In June 2021, the distribution of bamlanivimab plus etesevimab was paused in the United States because of the increase in the combined frequencies of two circulating SARS-CoV-2 variants: Gamma (P.1) and Beta (B.1.351). Since then, the Delta (B.1617.2, non-AY.1/AY.2) variant has become the predominant variant circulating in all states. Because the combination of bamlanivimab plus etesevimab retains activity against the Delta variant, the distribution of these anti-SARS-CoV-2 mAbs has resumed. The Panel now includes bamlanivimab plus etesevimab as a treatment option for nonhospitalized patients with mild to moderate COVID-19 who are at high risk for clinical progression. The information on the in vitro susceptibility of circulating variants to these mAbs and the potential activities of these mAbs against variants has been updated.
The Panel has added recommendations to this section regarding canakinumab, a mAb that blocks interleukin-1 signaling. The Panel recommends against the use of canakinumab for the treatment of COVID-19, except in a clinical trial (BIIa). This section also now includes a detailed discussion of the data on the use of anakinra from the SAVE-MORE, REMAP-CAP, and CORIMUNO-ANA-1 trials. There is no change to the Panel’s recommendation for anakinra
This section has been updated to incorporate results from the sarilumab arm of the REMAP-CAP trial, an open-label, adaptive-platform randomized trial in patients with COVID-19 who were receiving invasive or noninvasive mechanical ventilation or cardiovascular support. This clinical trial data has been added to Table 4d as well.
This section now includes a detailed discussion of the COV-BARRIER trial of baricitinib and the STOP-COVID trial of tofacitinib. See Therapeutic Management of Hospitalized Adults With COVID-19 for the Panel’s recommendations on the use of baricitinib and tofacitinib in hospitalized patients who require high-flow oxygen or noninvasive ventilation.

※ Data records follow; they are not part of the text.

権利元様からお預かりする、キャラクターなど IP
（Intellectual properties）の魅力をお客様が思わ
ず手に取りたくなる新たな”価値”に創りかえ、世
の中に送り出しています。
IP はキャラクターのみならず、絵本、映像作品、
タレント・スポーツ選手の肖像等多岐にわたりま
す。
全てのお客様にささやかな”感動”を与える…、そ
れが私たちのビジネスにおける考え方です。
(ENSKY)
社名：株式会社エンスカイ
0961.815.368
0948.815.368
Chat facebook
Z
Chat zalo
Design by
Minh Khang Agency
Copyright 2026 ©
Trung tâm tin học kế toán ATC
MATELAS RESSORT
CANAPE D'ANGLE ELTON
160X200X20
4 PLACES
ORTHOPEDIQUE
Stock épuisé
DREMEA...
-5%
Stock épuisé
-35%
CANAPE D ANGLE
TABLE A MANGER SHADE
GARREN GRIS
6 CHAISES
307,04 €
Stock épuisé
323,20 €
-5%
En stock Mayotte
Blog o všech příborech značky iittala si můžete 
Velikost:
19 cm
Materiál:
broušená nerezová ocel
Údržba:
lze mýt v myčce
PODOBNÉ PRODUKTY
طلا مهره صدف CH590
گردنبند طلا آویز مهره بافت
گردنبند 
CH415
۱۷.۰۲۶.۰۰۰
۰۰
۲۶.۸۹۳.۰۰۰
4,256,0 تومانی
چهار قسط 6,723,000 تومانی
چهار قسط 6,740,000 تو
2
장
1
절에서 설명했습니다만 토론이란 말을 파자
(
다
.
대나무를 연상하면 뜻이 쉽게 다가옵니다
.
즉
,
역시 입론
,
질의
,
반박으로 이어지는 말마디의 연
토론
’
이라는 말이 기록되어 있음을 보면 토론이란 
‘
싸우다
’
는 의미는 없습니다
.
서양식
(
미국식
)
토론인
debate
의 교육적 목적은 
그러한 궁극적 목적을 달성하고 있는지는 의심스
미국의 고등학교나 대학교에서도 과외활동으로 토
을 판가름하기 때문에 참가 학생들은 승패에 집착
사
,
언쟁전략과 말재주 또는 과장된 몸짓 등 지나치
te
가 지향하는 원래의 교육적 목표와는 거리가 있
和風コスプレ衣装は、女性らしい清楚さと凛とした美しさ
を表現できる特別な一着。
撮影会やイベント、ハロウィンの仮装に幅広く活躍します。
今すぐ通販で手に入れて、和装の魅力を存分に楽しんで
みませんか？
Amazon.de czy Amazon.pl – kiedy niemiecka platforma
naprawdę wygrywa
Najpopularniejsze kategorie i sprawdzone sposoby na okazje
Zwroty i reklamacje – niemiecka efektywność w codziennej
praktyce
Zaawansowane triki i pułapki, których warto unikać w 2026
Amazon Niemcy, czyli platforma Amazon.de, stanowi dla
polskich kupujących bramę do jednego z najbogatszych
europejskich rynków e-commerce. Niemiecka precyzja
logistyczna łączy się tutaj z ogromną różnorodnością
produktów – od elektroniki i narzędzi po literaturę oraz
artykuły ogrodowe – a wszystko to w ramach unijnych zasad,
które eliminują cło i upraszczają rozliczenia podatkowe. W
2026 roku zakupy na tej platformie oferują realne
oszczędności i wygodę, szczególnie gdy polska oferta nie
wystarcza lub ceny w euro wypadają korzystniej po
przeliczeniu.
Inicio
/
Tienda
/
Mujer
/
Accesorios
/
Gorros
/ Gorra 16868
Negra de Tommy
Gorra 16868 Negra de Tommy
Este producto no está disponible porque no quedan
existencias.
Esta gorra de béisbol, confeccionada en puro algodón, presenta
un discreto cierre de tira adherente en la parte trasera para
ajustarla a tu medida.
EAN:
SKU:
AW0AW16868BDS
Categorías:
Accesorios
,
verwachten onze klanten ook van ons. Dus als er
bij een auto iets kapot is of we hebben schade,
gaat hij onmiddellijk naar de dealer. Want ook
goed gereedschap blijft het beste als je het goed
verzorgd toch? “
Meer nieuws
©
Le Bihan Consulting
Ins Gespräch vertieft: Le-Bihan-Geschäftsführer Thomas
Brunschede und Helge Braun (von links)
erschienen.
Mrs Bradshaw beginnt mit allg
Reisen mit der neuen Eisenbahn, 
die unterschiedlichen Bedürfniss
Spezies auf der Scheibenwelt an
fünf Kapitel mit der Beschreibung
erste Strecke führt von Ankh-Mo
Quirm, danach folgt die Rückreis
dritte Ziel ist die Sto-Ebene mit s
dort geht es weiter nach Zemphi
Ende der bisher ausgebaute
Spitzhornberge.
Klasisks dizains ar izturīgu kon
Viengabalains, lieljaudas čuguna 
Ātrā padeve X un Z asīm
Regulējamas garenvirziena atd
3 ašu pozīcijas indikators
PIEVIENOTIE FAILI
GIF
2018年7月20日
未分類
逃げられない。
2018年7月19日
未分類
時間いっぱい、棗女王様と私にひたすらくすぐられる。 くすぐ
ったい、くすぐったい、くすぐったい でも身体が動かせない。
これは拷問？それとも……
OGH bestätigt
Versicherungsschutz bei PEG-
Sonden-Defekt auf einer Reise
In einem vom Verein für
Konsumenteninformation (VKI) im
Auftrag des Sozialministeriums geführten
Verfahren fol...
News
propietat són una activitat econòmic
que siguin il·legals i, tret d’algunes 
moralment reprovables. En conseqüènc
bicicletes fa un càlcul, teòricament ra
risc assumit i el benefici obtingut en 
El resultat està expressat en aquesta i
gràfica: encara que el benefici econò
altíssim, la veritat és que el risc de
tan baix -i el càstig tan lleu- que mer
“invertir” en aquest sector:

Other Updates to the Guidelines
The following sections have been updated to include new recommendations from CDC on administering an additional dose of the mRNA vaccines to certain people:
- Special Considerations in Adults and Children With Cancer
- Special Considerations in People With HIV
- Special Considerations in Solid Organ Transplant, Hematopoietic Stem Cell Transplant, and Cellular Immunotherapy Candidates, Donors, and Recipients
October 7, 2021
Updated COVID-19 Treatment Guidelines Panel’s Statement on the Prioritization of Anti-SARS-CoV-2 Monoclonal Antibodies for the Treatment or Prevention of SARS-CoV-2 Infection When There Are Logistical or Supply Constraints
The Panel has recommended using anti-SARS-CoV-2 mAbs for the treatment of mild to moderate COVID-19 and for PEP of SARS-CoV-2 infection in individuals who are at high risk for progression to severe COVID-19, as outlined in the Food and Drug Administration Emergency Use Authorizations issued for the anti-SARS-CoV-2 mAbs.
In a previous statement, the Panel suggested prioritization strategies to adopt when logistical constraints can make it difficult to administer anti-SARS-CoV-2 mAb therapy to all eligible patients.
The Panel has updated its previous statement on the prioritization of anti-SARS-CoV-2 mAbs to emphasize the following:
- To indicate that supply constraints, as well as logistical constraints, can make it impossible to administer anti-SARS-CoV-2 monoclonal mAbs to all eligible patients; and
- To recommend that, in addition to the prioritization strategies suggested in the previous statement, clinicians consider prioritizing the use of anti-SARS-CoV-2 mAb therapy for patients at highest risk of clinical progression. The updated statement includes a discussion of the risk factors for progression to severe COVID-19.
The Panel suggests prioritizing the use of anti-SARS-CoV-2 mAbs only when triage becomes necessary due to logistical or supply constraints.